Reply to Letter from Angela Scheuerle:

Thank you for allowing us the opportunity to respond to the letter from Dr. A. Scheuerle in response to our article in Genetics in Medicine (June 2007; “A Gender Assessment Team: experience with 250 patients over a period of 25 years”). We agree that issues of gender assignment in newborns with truly ambiguous genitalia and related disorders of sex development (DSD) are challenging. In our Team practice, when providing guidance to parents for sex assignment of their child, we try to avoid judgmental statements and focus on reviewing the currently available research evidence in an effort to provide parents with information that will help to guide them in this difficult process.

Regarding our approach to the discussion with parents about gender roles and intrauterine hormone exposure, we engage with the families, many of whom have already garnered considerable information via the Internet, in an educational process. In this context, we discuss the three different but overlapping behavioral areas to consider: gender identity, gender role behaviors, and sexual orientation. We emphasize for the family that gender identity (i.e., whether a child thinks of himself or herself as boy or girl) is very different from gender role (the behaviors that are traditionally associated with boys or girls). We further differentiate gender role behaviors from sexual orientation, that is, the sex of the preferred sexual partner of the individual. We emphasize that almost no scientific data are available regarding how these three behavioral realms (gender identity, gender role, and sexual orientation) are determined. In fact, most of the published behavioral data come from studies of youth with congenital adrenal hyperplasia (CAH). Despite high levels of circulating testosterone during fetal development in 46,XX individuals with CAH, the vast majority self-identify as female in adulthood. However, there is a suggestion of increased tomboyish behaviors and slightly increased incidence of homosexual orientation in some of these women. Thus, the observed behaviors in these women with CAH would suggest that hormonal imprinting by testosterone exposure in utero affects gender role behaviors rather than gender identity.
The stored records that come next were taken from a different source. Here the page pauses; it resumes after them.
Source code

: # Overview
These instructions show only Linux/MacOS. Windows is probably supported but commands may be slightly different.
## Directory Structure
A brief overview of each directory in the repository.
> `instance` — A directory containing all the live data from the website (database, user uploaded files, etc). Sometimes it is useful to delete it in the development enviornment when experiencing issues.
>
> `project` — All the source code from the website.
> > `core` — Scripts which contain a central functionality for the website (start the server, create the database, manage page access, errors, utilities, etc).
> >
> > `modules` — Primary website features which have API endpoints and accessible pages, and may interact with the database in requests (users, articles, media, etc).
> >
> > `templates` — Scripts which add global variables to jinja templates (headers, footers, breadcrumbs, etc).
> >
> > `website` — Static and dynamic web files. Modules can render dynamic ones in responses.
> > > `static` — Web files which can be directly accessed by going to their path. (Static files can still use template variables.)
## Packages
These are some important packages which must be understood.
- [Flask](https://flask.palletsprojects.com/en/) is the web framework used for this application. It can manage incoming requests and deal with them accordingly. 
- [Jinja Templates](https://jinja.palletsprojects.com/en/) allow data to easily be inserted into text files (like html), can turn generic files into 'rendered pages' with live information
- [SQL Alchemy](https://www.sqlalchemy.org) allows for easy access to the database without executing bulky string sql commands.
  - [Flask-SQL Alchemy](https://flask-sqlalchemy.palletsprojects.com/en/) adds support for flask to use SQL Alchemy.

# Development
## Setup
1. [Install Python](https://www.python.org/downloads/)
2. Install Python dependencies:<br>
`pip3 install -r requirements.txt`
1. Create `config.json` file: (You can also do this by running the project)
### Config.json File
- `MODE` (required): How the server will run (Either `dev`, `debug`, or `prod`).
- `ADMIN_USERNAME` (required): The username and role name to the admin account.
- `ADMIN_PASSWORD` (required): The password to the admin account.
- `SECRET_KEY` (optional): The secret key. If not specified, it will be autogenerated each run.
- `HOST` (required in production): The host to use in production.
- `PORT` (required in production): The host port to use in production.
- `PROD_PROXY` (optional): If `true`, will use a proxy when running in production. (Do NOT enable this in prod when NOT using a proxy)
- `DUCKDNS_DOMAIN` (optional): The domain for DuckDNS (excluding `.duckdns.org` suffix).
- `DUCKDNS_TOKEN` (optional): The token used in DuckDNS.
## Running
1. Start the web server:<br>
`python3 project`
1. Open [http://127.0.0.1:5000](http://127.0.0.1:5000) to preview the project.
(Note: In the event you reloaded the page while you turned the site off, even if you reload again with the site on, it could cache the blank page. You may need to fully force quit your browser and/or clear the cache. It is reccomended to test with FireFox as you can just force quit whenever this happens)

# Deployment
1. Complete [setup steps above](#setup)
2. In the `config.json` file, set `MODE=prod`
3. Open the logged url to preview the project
In our discussions with families, we try to normalize the situation in which a girl may be a tomboy, for example, by reflecting that many girls without a DSD have more traditionally boy-related gender role behaviors and that for any child, the spectrum of “normal” behaviors is broad. Likewise, we emphasize that sexual orientation cannot be predicted for ANY child in infancy, and a certain proportion of individuals without a DSD will be homosexual; in fact, the majority of individuals who are homosexual do not have a DSD.

In our experience, the decision regarding sex of rearing in children with true ambiguity for whom the assignment could be either male or female has been concordant with the child's ultimate gender identity when the children are followed over time. We emphasize for families that the most crucial element for a well-adjusted child with a DSD is dependent on the comfort level and acceptance of the gender assignment by the family and honest disclosure regarding the condition to the child in an age-appropriate manner.

We acknowledge that these are challenging situations, and more longitudinal data are necessary to provide information and guidance for parents of infants and children with DSD.